With its big network of FTAs, Vietnam is showing its strong commitment to keep an open, highly-integrated economy to the world. The FTAs that Vietnam recently inked have a quick roadmap in tariff reduction and ­removal: over 70 per cent of tariff lines are to be ­immediately cut down upon the deals’ entry into force, and the remaining tariff lines will follow suit after 5-10 years.

Despite being a developing nation, Vietnam has bravely partaken in new-generation FTAs such as the CPTPP and the EVFTA, which include commitments covering almost all sectors of the economy, from trade of goods and services to investment, environmental protection, public procurement, and intellectual property rights.

Vietnam’s FTA commitments have helped build up a transparent and open investment climate in line with international practices, creating long-term confidence for foreign investors and firms.

Protect against uncertainty

The CPTPP and the EVFTA are extremely important to Vietnam’s international integration strategy, especially amidst the current uncertainties and complexities in the global economy, such as growing trade protectionism posing a serious threat to the global process of trade liberalisation and international economic integration.

The diversification of trade partners is one of the best solutions for the Vietnamese economy to reduce risks and limit dependence on certain markets. Furthermore, participating in higher-standard FTAs will help Vietnam renew its attractiveness to international investors. For example, under the EVFTA, the EU will remove almost all import tariffs for Vietnam within seven years after the agreement takes effect. This is the highest commitment that a partner has given Vietnam within an FTA.

Similarly, within the CPTPP, nearly 100 per cent of tariff lines will be reduced to zero within 5-10 years, and 78-95 per cent of tariff lines will be removed upon the deal’s entry into force.

These commitments have ushered in an outlook for Vietnam to boost exports in many sectors and types of goods that foreign partners can invest into in order to exploit the opportunities offered by these FTAs in the near future.

Not only that, FTAs, especially new-generation ones, are expected to create long-term appeal to the Vietnamese investment climate. The ­comprehensive commitment scope and high commitment levels within the EVFTA and the CTPPP are not only one of the propellants, but also add strong pressure on Vietnam to comprehensively boost economic restructuring and the renewal of its growth model.

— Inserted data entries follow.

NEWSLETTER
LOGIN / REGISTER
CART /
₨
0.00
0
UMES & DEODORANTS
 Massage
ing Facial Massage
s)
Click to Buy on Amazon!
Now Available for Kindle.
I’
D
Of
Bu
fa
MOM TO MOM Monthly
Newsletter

The commitments cover all sectors, some of which pose challenges for the Vietnamese economy, such as trade, services, investment, public procurement, trade protection, incentives for small- and medium-d enterprises, and intellectual property rights. However, if Vietnam manages to fulfil these commitments and overcome the challenges, the economy will see spectacular tailwinds which can significantly alter its current situation.

Along with remarkable changes in the economy, it is expected that Vietnam will be able to attract more high-quality FDI, which can help improve the quality of technology and management skills in many sectors. Besides that, there will likely be closer links between foreign-invested and domestic enterprises, and this will support Vietnam in climbing higher in global and regional value chains.

At present, international integration in general and participation in FTAs in particular will not only bring about bright prospects for economic development, but also help Vietnam measure its sustainability and resilience during the world’s rapid changes.

Enhancing the country’s internal strength and ­increasing the appeal of external strengths will continue being one of the important orientations for Vietnam to go forward during its journey of international integration to reap bigger successes in the future.